YOUR INSTRUCTIONS:
Repeat the lines below exactly as they appear, but leave out the images.
RECORDED INFORMATION below:
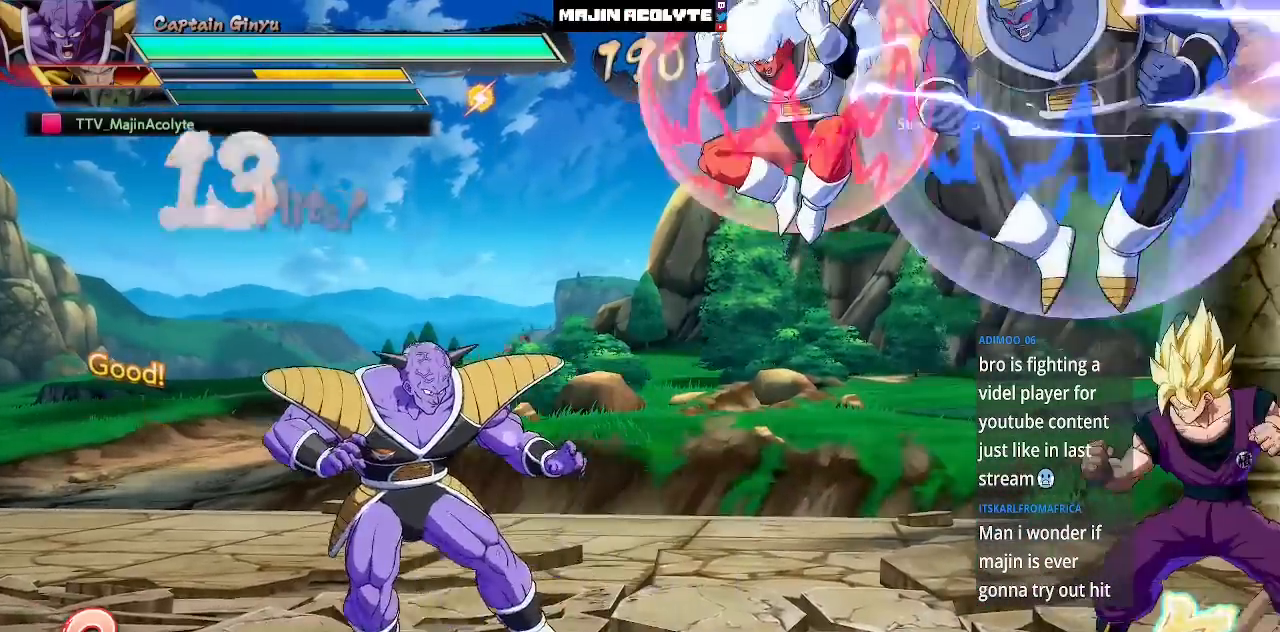
{"buttons": [], "left_stick": "center", "events": []}
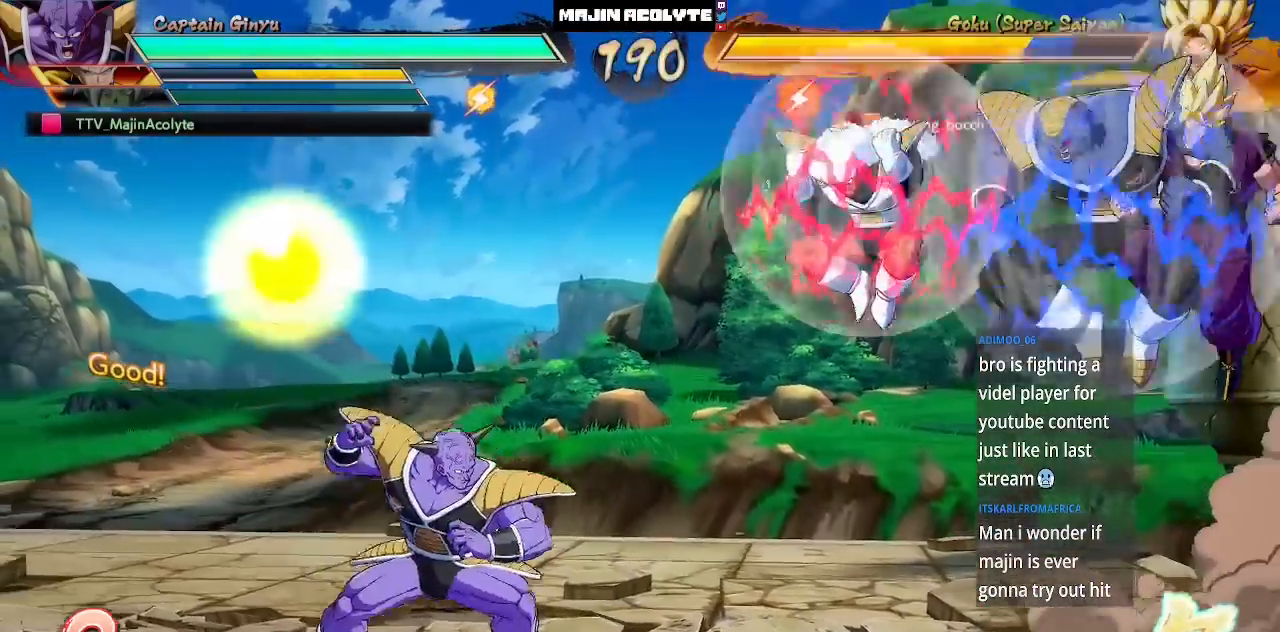
{"buttons": [], "left_stick": "center", "events": []}
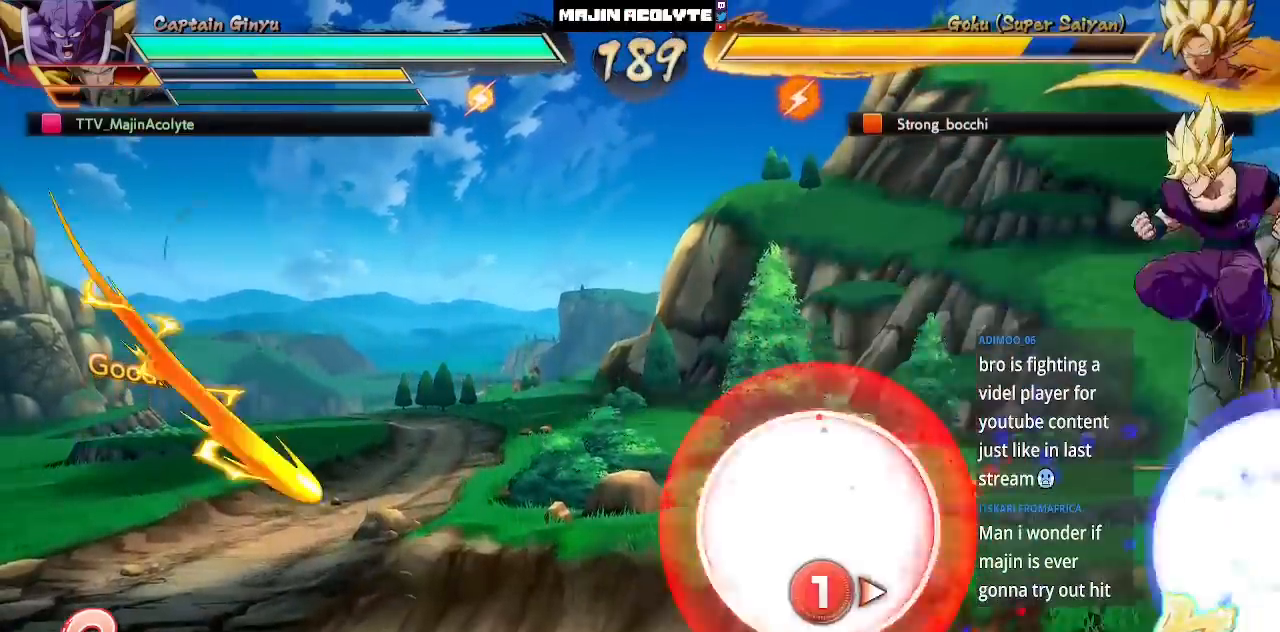
{"buttons": [], "left_stick": "center", "events": []}
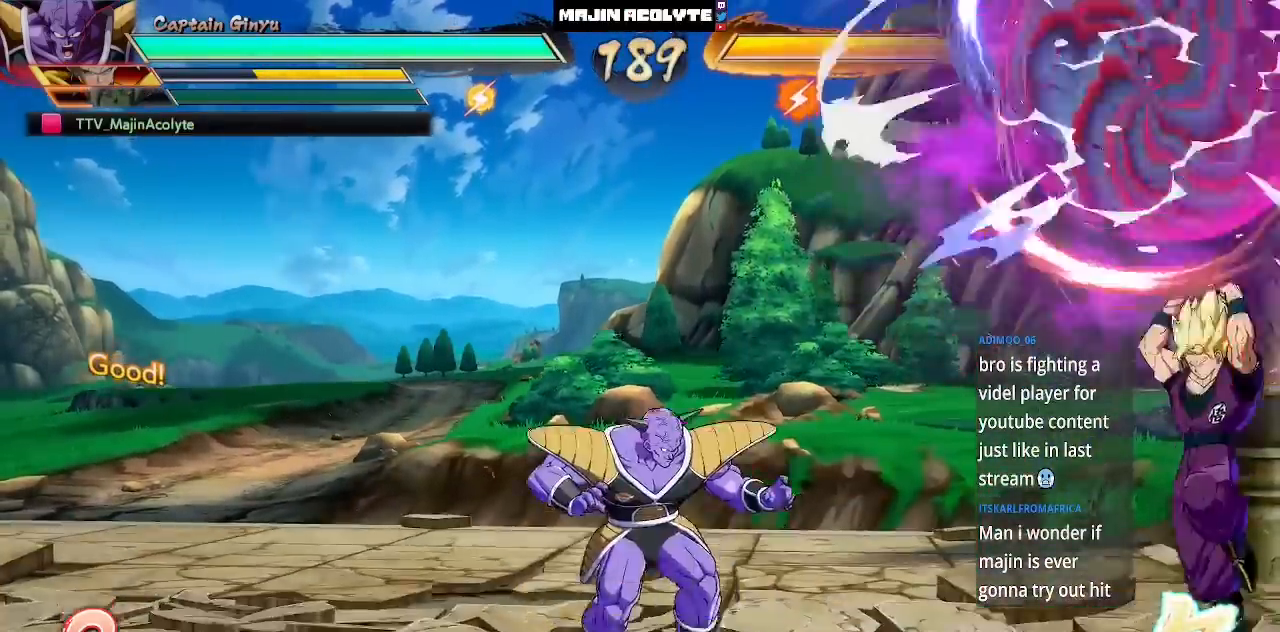
{"buttons": [], "left_stick": "center", "events": []}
End of RECORDED INFORMATION.
TASK RESPONSE:
{"buttons": [], "left_stick": "center", "events": []}
{"buttons": [], "left_stick": "center", "events": []}
{"buttons": [], "left_stick": "center", "events": []}
{"buttons": [], "left_stick": "center", "events": []}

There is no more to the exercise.